▶ _Exercise passage_
========================================================================

Locking clothing are garments which prevent the person wearing the clothing from removing the clothing. One example would be clothing designed to prevent a person with dementia from inappropriate undressing.

Designs
Commonly, adaptive clothes that are made with this accommodation are one-piece jumpsuits that feature back zippers. In many cases, they are made with zippers that have one or more unusual features in order to make them unlike regular clothes, and therefore harder to remove. Often, they are designed to appear in front with classic designs, such as faux buttons and plackets, collars, or T-shirt-like prints, while the backs have closures that must be open to remove the garment. Some alternative closures on these jumpsuits include zippers that zip from top to bottom (they are separating zippers similar to those found on coats) and tuck into a small pocket found below waist level. Other zippers may be off-center in order to be in a location in which the patient is not used to finding it.

Devices
Sometimes, as an alternative to special clothes, which can be costly, devices at a lower price can be attached to regular clothes in order to prevent a person from removing the clothes. Though many names are used for these objects, they are sometimes referred to as "mousetraps." Many versions exist, some of which are also designed to have fashionability.

Button cover
A button cover is a cap applied over a button to make it too large to pass back through the buttonhole. Patients may be able to pull the button off, however. Some button covers, especially those that attach to neck-level buttons, are designed to look somewhat fashionable.

Buttonhole blocks
A buttonhole blocker holds the fabric at the two sides of the buttonhole together, thereby making the buttonhole too small for the button to pass through. While more secure than a button cover, it is much harder to apply, and does not have such a fashionable appearance.

========================================================================

▶ _About this exercise_
According to the locking clothing text, why are some zippers on these jumpsuits placed off-center? Please answer in one to three sentences. The lines that come next are separate material, not part of the locking clothing text.

========================================================================

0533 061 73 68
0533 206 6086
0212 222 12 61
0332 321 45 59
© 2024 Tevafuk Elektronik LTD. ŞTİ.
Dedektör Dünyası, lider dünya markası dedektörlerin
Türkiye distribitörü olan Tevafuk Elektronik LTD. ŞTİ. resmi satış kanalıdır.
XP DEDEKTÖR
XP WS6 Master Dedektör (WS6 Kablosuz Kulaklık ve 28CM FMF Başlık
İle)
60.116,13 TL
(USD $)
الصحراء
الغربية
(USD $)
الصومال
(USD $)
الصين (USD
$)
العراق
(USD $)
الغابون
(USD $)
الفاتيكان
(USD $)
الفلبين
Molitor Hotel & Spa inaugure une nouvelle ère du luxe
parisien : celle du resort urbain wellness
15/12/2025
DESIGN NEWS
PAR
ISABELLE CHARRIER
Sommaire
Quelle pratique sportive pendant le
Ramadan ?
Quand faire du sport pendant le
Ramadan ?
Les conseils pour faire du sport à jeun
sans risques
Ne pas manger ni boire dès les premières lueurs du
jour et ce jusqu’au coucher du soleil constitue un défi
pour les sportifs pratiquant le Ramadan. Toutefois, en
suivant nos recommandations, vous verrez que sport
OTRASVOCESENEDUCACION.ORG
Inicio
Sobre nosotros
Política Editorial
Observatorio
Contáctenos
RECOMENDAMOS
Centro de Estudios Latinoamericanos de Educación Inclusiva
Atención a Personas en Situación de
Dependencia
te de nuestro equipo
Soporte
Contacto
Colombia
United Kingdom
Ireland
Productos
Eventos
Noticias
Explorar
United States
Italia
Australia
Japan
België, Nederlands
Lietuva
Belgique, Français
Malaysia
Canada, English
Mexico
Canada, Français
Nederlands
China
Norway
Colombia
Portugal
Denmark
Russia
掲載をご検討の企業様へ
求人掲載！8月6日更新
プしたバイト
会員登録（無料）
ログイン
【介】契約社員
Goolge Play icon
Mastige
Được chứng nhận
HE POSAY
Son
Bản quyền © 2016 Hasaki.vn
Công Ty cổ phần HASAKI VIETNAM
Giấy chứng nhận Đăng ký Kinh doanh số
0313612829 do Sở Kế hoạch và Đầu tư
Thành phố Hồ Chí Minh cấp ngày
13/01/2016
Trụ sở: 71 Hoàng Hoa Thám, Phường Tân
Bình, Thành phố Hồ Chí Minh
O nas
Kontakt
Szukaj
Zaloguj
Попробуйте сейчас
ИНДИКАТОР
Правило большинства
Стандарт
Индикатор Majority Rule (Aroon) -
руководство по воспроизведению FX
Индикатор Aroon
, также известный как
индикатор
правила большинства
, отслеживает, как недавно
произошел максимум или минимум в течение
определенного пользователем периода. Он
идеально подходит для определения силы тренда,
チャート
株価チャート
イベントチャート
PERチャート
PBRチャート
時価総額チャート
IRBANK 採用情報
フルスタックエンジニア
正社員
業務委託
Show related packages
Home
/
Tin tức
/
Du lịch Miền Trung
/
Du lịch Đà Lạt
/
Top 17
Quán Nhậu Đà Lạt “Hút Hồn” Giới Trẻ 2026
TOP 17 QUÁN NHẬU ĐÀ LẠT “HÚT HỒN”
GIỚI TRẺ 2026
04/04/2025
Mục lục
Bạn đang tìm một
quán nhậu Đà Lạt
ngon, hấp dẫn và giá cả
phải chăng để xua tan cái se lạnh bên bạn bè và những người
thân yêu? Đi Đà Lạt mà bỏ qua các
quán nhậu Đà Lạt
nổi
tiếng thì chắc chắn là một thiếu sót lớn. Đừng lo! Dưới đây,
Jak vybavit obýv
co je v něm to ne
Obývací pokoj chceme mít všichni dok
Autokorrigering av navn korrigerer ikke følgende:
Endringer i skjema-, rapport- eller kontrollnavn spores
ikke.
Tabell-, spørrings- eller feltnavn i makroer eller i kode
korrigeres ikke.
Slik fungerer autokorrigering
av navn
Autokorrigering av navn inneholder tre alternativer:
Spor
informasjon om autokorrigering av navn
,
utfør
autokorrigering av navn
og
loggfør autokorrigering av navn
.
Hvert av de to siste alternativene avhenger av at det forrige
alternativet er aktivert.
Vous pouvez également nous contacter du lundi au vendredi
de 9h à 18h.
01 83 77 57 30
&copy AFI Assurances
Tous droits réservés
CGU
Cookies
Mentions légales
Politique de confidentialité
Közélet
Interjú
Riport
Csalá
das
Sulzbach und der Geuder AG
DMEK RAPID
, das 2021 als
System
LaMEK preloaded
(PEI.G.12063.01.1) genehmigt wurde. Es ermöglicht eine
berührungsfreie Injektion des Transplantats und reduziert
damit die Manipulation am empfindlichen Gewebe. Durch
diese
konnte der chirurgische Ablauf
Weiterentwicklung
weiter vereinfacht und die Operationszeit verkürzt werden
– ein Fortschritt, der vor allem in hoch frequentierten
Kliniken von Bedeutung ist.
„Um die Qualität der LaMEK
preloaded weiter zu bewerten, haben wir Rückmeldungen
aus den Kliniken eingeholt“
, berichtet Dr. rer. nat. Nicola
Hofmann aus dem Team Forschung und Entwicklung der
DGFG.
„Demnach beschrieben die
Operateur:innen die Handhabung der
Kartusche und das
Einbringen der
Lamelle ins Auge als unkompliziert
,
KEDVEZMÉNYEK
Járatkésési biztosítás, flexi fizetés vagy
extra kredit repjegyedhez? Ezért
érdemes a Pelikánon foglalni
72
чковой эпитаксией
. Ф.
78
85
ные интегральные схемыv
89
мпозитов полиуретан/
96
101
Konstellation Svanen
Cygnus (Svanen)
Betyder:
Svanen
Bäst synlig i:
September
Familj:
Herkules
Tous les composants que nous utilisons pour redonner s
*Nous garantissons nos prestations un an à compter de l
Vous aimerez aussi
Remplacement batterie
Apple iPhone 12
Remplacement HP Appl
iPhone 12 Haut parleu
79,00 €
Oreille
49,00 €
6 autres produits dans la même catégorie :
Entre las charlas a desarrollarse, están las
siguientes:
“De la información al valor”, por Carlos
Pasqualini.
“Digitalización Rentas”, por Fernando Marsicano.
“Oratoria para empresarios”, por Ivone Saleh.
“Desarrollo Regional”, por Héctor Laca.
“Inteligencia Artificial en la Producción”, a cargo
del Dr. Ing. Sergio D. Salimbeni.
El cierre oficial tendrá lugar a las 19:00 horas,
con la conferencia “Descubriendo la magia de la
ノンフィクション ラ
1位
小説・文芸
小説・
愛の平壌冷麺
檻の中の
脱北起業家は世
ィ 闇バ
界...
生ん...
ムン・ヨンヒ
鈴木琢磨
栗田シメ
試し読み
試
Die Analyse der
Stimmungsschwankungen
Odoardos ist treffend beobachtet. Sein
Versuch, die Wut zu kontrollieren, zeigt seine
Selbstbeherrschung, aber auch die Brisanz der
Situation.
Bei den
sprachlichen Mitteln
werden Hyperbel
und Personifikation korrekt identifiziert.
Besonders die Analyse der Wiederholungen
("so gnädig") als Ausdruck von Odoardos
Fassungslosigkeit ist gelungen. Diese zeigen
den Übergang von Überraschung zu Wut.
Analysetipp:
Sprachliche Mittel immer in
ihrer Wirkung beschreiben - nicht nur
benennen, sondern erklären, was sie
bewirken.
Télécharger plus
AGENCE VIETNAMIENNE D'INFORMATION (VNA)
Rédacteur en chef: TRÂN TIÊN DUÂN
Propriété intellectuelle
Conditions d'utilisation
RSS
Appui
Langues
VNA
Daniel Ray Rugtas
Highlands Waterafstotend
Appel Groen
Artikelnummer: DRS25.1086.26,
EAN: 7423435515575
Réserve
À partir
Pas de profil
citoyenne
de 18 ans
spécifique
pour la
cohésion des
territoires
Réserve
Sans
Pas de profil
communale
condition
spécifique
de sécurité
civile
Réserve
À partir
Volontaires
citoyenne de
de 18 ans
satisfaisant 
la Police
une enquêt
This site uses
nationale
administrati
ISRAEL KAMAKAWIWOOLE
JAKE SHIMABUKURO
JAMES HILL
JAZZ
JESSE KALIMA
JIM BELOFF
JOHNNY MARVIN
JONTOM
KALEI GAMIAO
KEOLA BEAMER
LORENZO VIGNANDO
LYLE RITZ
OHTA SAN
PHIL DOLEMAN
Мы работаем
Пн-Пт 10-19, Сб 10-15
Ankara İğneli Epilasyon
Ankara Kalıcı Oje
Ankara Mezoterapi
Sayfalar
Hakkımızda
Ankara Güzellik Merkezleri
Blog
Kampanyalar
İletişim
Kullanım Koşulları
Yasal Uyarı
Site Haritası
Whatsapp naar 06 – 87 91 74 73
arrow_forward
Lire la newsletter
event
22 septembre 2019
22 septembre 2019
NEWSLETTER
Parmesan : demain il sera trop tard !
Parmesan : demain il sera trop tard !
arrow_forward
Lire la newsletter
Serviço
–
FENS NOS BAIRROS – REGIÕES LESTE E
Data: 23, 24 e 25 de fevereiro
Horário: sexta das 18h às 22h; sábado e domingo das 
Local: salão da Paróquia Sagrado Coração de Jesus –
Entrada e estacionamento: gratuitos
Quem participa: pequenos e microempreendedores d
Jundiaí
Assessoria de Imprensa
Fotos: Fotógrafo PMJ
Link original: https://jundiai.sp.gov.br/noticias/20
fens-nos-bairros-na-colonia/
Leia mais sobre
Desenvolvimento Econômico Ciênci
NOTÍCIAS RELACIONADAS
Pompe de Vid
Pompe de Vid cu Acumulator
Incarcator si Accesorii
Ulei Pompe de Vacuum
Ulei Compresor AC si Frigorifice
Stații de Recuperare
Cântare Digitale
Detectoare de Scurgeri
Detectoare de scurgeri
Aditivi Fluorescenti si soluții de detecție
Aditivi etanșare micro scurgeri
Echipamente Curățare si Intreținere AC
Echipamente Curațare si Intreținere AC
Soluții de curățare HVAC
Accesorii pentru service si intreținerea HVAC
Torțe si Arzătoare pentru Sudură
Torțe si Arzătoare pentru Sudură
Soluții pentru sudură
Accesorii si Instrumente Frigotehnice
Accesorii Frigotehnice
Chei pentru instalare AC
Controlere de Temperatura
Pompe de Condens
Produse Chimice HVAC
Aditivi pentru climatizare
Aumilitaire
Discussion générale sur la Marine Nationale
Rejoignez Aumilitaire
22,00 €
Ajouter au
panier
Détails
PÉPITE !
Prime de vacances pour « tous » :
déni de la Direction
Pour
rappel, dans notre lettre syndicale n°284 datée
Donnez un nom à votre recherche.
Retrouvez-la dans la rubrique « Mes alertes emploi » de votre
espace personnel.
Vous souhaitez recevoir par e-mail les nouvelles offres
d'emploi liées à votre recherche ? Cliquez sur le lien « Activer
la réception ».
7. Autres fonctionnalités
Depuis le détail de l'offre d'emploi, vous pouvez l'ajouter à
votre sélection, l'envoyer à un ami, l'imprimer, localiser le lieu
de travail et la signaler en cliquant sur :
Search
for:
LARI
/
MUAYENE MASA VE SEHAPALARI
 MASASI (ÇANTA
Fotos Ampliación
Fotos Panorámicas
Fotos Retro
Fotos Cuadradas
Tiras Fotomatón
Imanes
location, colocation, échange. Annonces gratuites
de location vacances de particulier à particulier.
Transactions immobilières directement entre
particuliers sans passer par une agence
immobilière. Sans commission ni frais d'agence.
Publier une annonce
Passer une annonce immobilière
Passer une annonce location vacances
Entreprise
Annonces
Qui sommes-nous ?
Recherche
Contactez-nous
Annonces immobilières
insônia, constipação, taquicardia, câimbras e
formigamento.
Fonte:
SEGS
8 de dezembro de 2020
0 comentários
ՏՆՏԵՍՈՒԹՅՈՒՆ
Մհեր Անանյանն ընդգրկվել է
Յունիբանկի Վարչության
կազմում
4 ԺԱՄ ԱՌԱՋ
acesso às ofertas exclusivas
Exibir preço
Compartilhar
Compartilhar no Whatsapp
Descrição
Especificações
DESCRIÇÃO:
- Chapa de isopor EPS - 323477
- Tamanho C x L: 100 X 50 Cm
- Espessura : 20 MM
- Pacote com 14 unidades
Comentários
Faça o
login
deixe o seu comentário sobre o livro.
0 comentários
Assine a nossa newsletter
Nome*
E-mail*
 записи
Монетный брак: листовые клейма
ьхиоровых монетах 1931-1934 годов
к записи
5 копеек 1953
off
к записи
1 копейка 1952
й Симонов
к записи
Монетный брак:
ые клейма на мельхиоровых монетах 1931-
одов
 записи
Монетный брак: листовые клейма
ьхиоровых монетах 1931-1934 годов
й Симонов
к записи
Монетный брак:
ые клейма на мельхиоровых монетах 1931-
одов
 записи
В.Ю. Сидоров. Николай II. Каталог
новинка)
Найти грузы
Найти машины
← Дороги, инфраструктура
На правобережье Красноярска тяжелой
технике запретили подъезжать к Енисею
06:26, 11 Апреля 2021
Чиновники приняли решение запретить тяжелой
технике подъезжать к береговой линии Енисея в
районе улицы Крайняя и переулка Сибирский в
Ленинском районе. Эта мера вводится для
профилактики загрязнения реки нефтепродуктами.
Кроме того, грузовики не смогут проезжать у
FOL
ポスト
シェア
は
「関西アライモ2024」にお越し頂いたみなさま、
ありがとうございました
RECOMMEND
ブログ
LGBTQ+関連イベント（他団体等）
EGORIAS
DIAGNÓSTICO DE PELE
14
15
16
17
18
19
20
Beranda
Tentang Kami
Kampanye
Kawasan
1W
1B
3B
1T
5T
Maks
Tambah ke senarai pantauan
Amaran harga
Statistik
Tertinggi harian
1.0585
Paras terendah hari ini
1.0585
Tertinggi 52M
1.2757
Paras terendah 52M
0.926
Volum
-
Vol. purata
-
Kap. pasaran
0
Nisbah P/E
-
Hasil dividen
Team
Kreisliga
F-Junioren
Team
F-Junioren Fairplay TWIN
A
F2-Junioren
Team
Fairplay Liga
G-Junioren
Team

========================================================================

▶ _Task answer_
Some zippers are placed off-center so that they sit in a location where the patient is not used to finding them. This is one of the unusual features that make the jumpsuits unlike regular clothes and therefore harder to remove.